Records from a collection
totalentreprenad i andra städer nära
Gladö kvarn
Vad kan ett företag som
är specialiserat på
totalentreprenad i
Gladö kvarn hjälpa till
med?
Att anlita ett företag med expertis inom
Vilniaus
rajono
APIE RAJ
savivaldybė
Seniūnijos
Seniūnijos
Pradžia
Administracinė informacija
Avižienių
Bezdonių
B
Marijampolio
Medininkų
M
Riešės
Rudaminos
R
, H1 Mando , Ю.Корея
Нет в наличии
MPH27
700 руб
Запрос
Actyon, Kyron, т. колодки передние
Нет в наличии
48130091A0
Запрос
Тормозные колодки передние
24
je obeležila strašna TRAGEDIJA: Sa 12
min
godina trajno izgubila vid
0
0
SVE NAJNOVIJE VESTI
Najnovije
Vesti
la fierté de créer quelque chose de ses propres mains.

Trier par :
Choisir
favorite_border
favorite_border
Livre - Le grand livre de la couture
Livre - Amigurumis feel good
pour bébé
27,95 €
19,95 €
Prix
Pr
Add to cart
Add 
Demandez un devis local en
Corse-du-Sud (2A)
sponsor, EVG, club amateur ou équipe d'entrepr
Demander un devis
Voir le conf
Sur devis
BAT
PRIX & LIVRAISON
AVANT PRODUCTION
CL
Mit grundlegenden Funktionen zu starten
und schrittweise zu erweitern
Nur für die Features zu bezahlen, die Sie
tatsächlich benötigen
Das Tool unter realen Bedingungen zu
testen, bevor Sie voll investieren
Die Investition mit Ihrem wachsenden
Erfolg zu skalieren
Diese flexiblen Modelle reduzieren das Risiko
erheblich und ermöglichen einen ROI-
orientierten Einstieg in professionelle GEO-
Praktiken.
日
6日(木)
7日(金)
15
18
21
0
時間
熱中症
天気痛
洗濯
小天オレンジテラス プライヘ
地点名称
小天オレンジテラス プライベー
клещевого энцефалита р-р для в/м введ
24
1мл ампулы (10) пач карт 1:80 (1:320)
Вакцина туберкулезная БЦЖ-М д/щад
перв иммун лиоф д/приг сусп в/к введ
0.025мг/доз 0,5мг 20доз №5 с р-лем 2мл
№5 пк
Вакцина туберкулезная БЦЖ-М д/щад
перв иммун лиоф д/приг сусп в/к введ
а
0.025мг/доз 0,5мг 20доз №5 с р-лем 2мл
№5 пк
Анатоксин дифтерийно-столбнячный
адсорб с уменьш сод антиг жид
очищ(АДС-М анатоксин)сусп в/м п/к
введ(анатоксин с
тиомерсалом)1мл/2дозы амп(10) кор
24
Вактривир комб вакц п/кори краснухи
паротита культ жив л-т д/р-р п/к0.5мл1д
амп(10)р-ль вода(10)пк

### [WHAT YOU WILL DO]
Write out all of the records once more, exactly.

### [SOLUTION FOR THIS PROBLEM]
totalentreprenad i andra städer nära
Gladö kvarn
Vad kan ett företag som
är specialiserat på
totalentreprenad i
Gladö kvarn hjälpa till
med?
Att anlita ett företag med expertis inom
Vilniaus
rajono
APIE RAJ
savivaldybė
Seniūnijos
Seniūnijos
Pradžia
Administracinė informacija
Avižienių
Bezdonių
B
Marijampolio
Medininkų
M
Riešės
Rudaminos
R
, H1 Mando , Ю.Корея
Нет в наличии
MPH27
700 руб
Запрос
Actyon, Kyron, т. колодки передние
Нет в наличии
48130091A0
Запрос
Тормозные колодки передние
24
je obeležila strašna TRAGEDIJA: Sa 12
min
godina trajno izgubila vid
0
0
SVE NAJNOVIJE VESTI
Najnovije
Vesti
la fierté de créer quelque chose de ses propres mains.

Trier par :
Choisir
favorite_border
favorite_border
Livre - Le grand livre de la couture
Livre - Amigurumis feel good
pour bébé
27,95 €
19,95 €
Prix
Pr
Add to cart
Add 
Demandez un devis local en
Corse-du-Sud (2A)
sponsor, EVG, club amateur ou équipe d'entrepr
Demander un devis
Voir le conf
Sur devis
BAT
PRIX & LIVRAISON
AVANT PRODUCTION
CL
Mit grundlegenden Funktionen zu starten
und schrittweise zu erweitern
Nur für die Features zu bezahlen, die Sie
tatsächlich benötigen
Das Tool unter realen Bedingungen zu
testen, bevor Sie voll investieren
Die Investition mit Ihrem wachsenden
Erfolg zu skalieren
Diese flexiblen Modelle reduzieren das Risiko
erheblich und ermöglichen einen ROI-
orientierten Einstieg in professionelle GEO-
Praktiken.
日
6日(木)
7日(金)
15
18
21
0
時間
熱中症
天気痛
洗濯
小天オレンジテラス プライヘ
地点名称
小天オレンジテラス プライベー
клещевого энцефалита р-р для в/м введ
24
1мл ампулы (10) пач карт 1:80 (1:320)
Вакцина туберкулезная БЦЖ-М д/щад
перв иммун лиоф д/приг сусп в/к введ
0.025мг/доз 0,5мг 20доз №5 с р-лем 2мл
№5 пк
Вакцина туберкулезная БЦЖ-М д/щад
перв иммун лиоф д/приг сусп в/к введ
а
0.025мг/доз 0,5мг 20доз №5 с р-лем 2мл
№5 пк
Анатоксин дифтерийно-столбнячный
адсорб с уменьш сод антиг жид
очищ(АДС-М анатоксин)сусп в/м п/к
введ(анатоксин с
тиомерсалом)1мл/2дозы амп(10) кор
24
Вактривир комб вакц п/кори краснухи
паротита культ жив л-т д/р-р п/к0.5мл1д
амп(10)р-ль вода(10)пк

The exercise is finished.